**Exercise passage**

-------------------------

Pension insurance, when defined as a type of retirement plan, is an important means of ensuring that elderly or disabled citizens continue to receive financial benefits. People may be automatically enrolled in a pension plan upon obtaining employment, either through an individual retirement account (IRA), or through taxes levied on all workers to cover a benefit system for the collective group. The general idea of both private and public pension plans is that the worker “pays in” to the system throughout his or her career, so that he or she may be entitled to withdraw from it upon reaching retirement or a certain age.
Individual pension insurance plans allow workers and employers to choose a level of contribution within proscribed limits, while public funds are generally funded through a set tax. A worker generally has much more control over a private pension plan than a public one, though public plans have the advantage of ensuring that even those who worked at low-wage jobs throughout their careers are entitled to some payments.

-------------------------

**Given data**

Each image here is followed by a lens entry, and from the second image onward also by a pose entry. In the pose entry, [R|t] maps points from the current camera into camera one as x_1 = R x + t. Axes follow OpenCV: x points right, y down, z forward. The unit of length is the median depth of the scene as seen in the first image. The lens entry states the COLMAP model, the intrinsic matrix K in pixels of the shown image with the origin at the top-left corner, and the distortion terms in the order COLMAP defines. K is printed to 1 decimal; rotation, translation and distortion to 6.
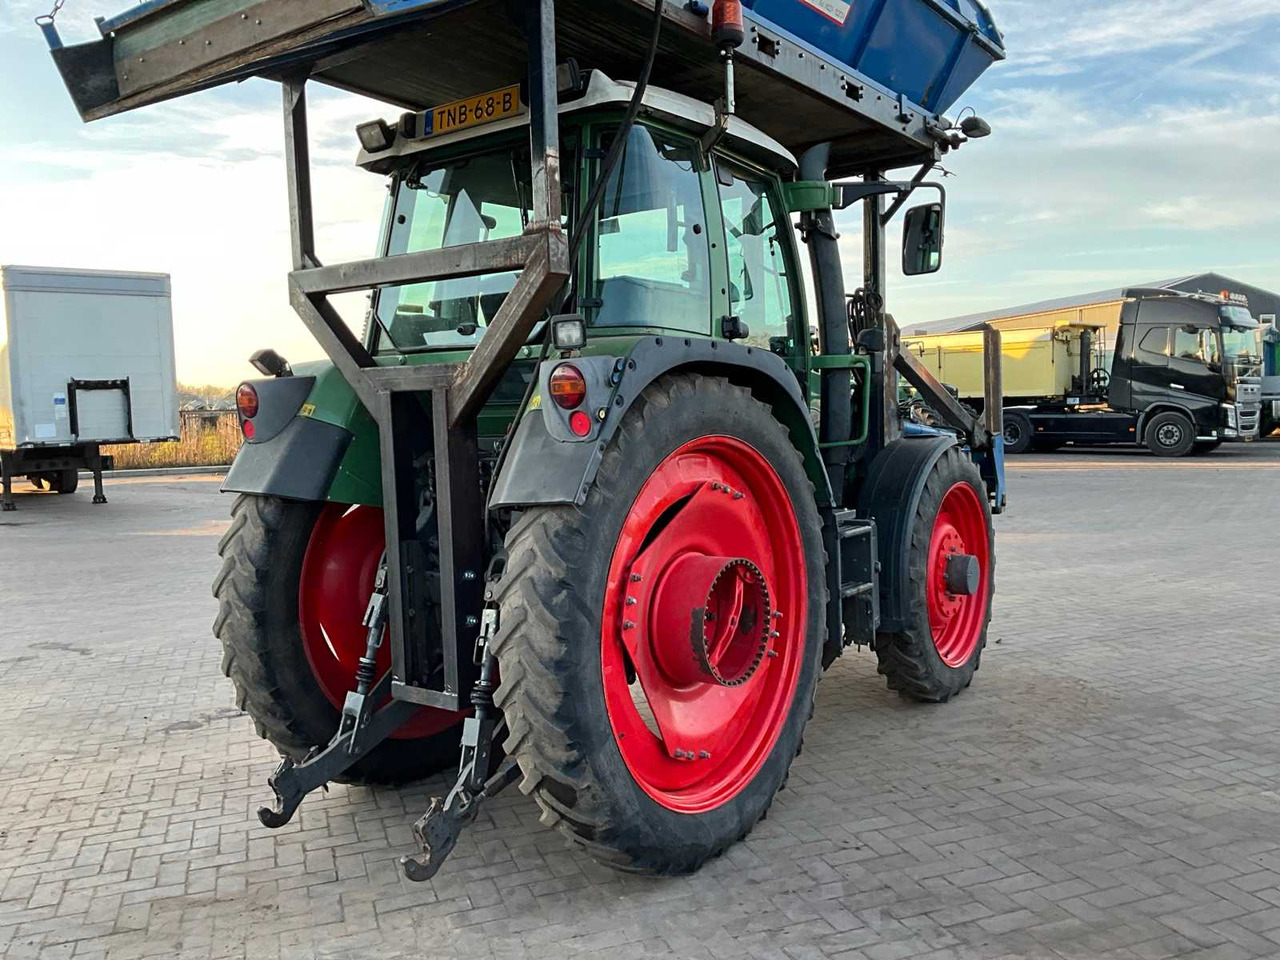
lens RADIAL K [[1049.8, 0, 635.4], [0, 1049.8, 489.5], [0, 0, 1]] dist [0.059926, -0.108862]
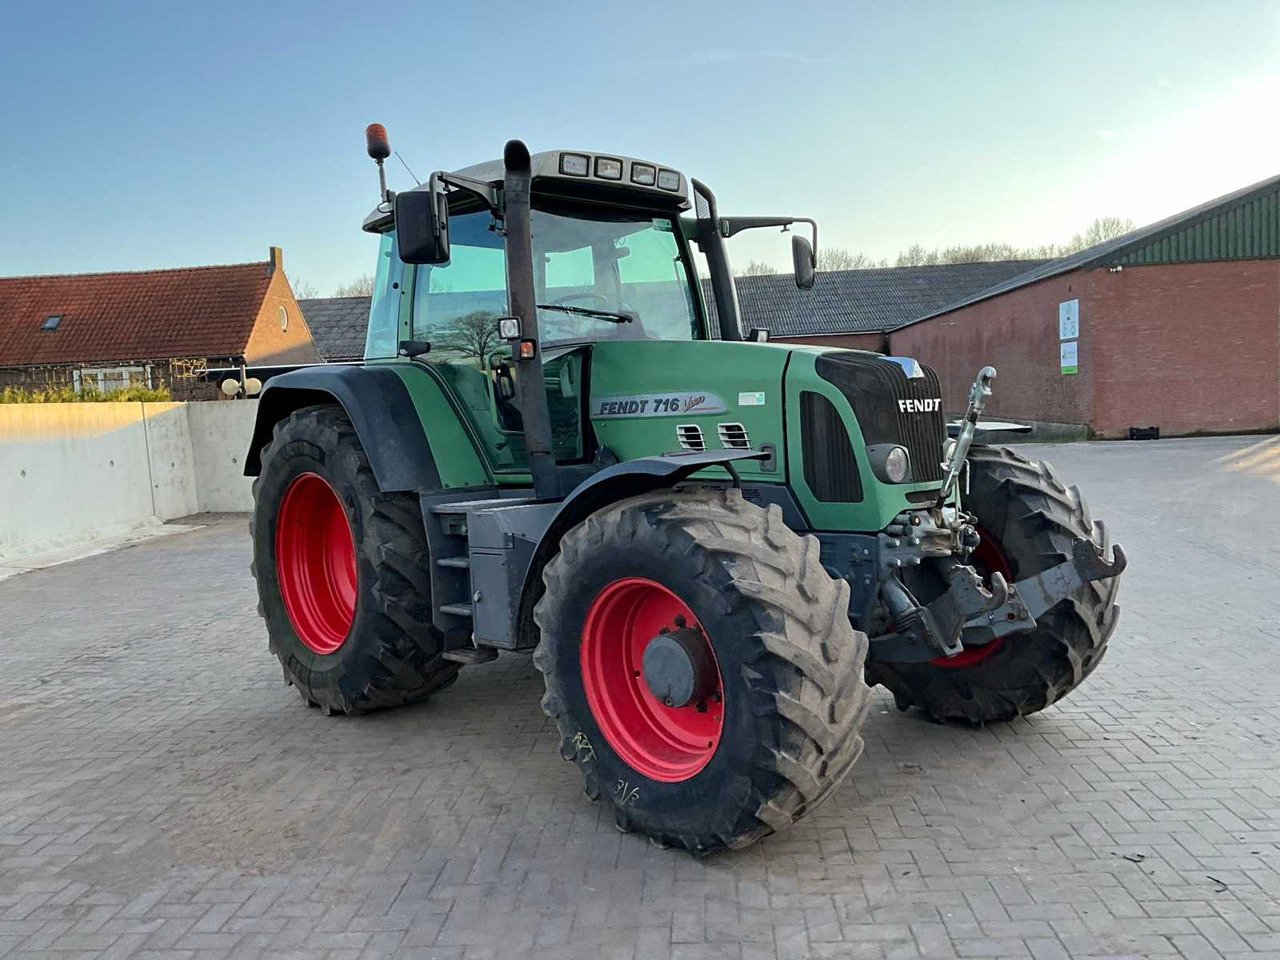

-------------------------

Write the next part of the pension insurance passage, picking up after its last sentence.

**Task answer**
The second definition of pension insurance refers to a type of insurance plan that gives additional guarantees on pension accounts to the policy holder. Governments and financial institutions often have the ability to borrow from pension schemes to fund other ventures or expenditures; although this “borrowing” mechanism is meant to be safe and temporary, there remains the possibility that an overextended organization could default on its debts, leaving pension plans bankrupt. Just as a bank in crisis may be unable to pay out the accounts of its customers, so, too can a government, or private pension organization, end up unable to repay both its debts and the money “borrowed” from people with pension plans.
A pension insurance plan can help to guarantee that a pensioner receive his or her money, regardless of the financial state of the pension operation. By paying a monthly or annual premium, a person with a pension account can help add an additional level of security to his or her retirement funds by insuring the funds through an outside insurance company. Following the global financial crisis of 2008, and growing concerns in many countries that pension plans are being bankrupted by government borrowing, pension insurance has become a more popular option.